Scientists at The Ohio State University note in a news story from The Ohio State University that they have engineered a near fully formed brain in their lab that contains 99% of the genes in a human fetal brain and is as mature as a 5-week-old fetus.
Engineered from skin cells, the brain is about the size of a pencil eraser and has an identifiable structure, according to the news story.
“It not only looks like the developing brain, its diverse cell types express nearly all genes like a brain,” says Rene Anand, PhD, professor of biological chemistry and pharmacology at Ohio State, in the news story.
Anand and his colleague Susan McKay, a research associate in biological chemistry and pharmacology, developed the brain model using methods to differentiate pluripotent skin cells into neural tissue, components of the central nervous system, or other brain regions, Anand explains in the news story.
It took them about 15 weeks to build a model system developed to match the 5-week-old fetal human brain. They let the model continue to grow to the 12-week point, and observed expected maturation changes along the way.
Their lab-developed brain contains a spinal cord, all major regions of the brain, multiple cell types, signaling circuitry, and even a retina, but is missing a vascular system, the news story continues.
The brain model could be used to test experimental drugs and therapies for such neurological disorders as Alzheimer’s disease and autism. It could also offer a new platform for the study of Gulf War illness, traumatic brain injury, and post-traumatic stress disorder, according to the news story.
The duo hope that with further development and the addition of a pumping blood supply, their brain model could be used for stroke therapy studies, the news story explains.
“We’ve struggled for a long time trying to solve complex brain disease problems that cause tremendous pain and suffering. The power of this brain model bodes very well for human health because it gives us better and more relevant options to test and develop therapeutics other than rodents,” Anand explains in the news story.
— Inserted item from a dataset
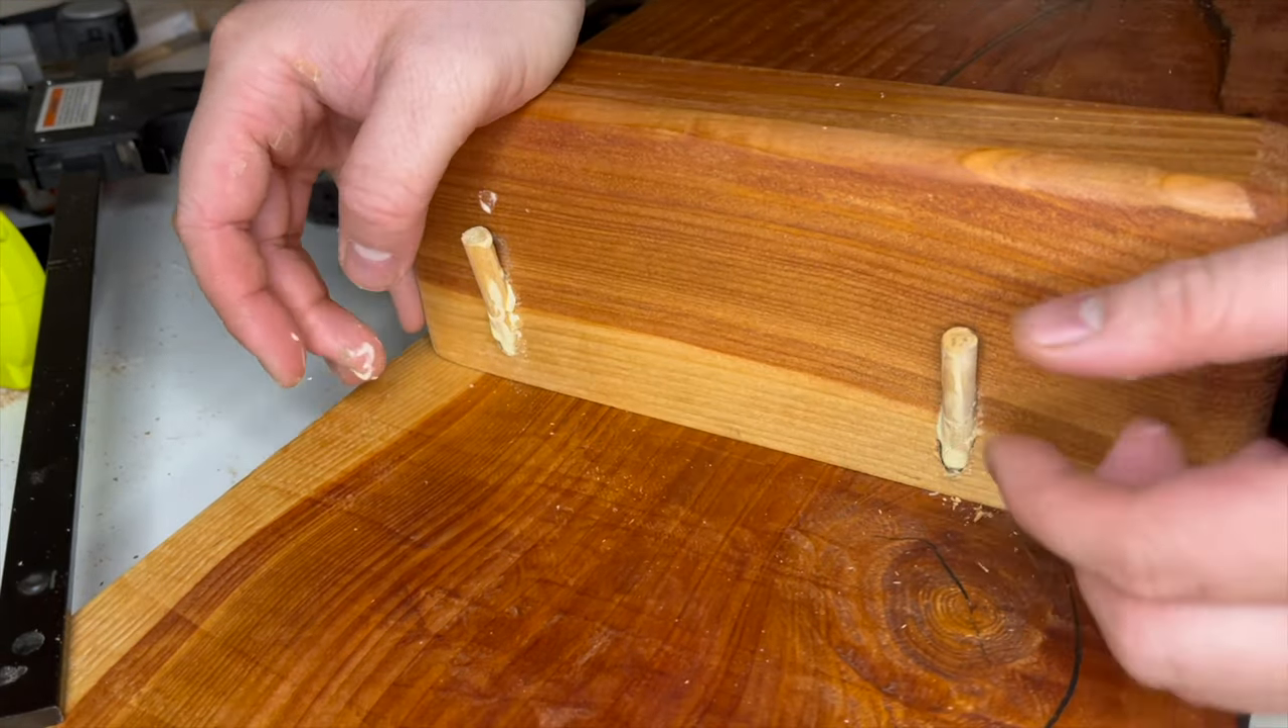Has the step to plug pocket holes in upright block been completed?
Yes.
“Genomic science infers there are up to 600 genes that give rise to autism, but we are stuck there. Mathematical correlations and statistical methods are insufficient to in themselves identify causation. You need an experimental system – you need a human brain,” Anand says.
Anand recently reported on his lab-grown brain at the 2015 Military Health System Research Symposium in Fort Lauderdale, Florida, per the news story.